**How to complete this task**
All lines holding the string "step" should be copied from the data below.

-- Material for this task follows --

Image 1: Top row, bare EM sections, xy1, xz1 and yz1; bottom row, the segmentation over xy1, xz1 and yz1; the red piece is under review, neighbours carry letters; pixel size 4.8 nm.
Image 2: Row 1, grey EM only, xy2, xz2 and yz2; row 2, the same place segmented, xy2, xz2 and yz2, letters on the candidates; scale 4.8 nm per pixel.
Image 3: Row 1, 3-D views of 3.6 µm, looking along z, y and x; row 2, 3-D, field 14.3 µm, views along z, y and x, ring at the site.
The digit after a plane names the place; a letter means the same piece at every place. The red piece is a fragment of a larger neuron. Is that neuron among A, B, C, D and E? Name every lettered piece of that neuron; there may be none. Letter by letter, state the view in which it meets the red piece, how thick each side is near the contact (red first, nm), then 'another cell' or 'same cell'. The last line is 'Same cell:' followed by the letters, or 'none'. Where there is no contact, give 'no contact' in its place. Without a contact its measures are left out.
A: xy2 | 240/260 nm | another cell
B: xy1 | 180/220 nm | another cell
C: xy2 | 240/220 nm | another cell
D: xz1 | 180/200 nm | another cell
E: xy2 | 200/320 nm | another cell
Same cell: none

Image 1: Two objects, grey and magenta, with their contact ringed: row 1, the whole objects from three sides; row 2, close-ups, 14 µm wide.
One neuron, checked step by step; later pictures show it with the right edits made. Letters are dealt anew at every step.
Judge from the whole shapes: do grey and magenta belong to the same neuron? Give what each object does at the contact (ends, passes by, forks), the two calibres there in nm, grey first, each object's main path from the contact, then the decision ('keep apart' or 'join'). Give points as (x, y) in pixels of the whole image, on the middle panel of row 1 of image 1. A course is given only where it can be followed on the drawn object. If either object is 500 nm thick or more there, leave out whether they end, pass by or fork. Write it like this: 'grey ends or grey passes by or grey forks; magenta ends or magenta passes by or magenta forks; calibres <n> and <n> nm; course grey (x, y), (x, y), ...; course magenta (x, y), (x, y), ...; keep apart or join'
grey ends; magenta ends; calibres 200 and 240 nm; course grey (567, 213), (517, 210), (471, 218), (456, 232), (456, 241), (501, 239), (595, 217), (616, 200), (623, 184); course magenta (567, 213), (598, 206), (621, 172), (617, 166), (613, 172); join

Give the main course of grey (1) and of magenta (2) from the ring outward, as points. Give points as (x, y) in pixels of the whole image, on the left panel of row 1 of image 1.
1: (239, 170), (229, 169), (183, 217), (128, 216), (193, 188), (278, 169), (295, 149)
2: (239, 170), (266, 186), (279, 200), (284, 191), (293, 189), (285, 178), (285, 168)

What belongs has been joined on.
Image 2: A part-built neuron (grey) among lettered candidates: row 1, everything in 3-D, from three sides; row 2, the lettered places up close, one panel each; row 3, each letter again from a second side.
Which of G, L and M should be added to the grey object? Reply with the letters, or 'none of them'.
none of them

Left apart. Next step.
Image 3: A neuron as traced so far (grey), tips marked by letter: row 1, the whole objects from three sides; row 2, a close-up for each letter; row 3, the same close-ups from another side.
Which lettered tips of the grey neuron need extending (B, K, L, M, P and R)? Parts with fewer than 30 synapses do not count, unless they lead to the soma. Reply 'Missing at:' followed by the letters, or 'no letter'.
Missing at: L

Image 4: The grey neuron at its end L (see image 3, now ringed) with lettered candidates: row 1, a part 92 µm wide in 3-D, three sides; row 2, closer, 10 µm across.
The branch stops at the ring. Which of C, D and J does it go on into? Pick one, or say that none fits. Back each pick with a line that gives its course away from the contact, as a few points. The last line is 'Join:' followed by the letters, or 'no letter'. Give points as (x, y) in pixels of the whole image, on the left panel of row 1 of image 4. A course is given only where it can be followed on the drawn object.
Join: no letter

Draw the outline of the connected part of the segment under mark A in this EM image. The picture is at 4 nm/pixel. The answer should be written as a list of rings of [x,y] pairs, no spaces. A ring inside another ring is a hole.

-- Material for this task concluded --

**Exercise solution**
One neuron, checked step by step; later pictures show it with the right edits made. Letters are dealt anew at every step.
Left apart. Next step.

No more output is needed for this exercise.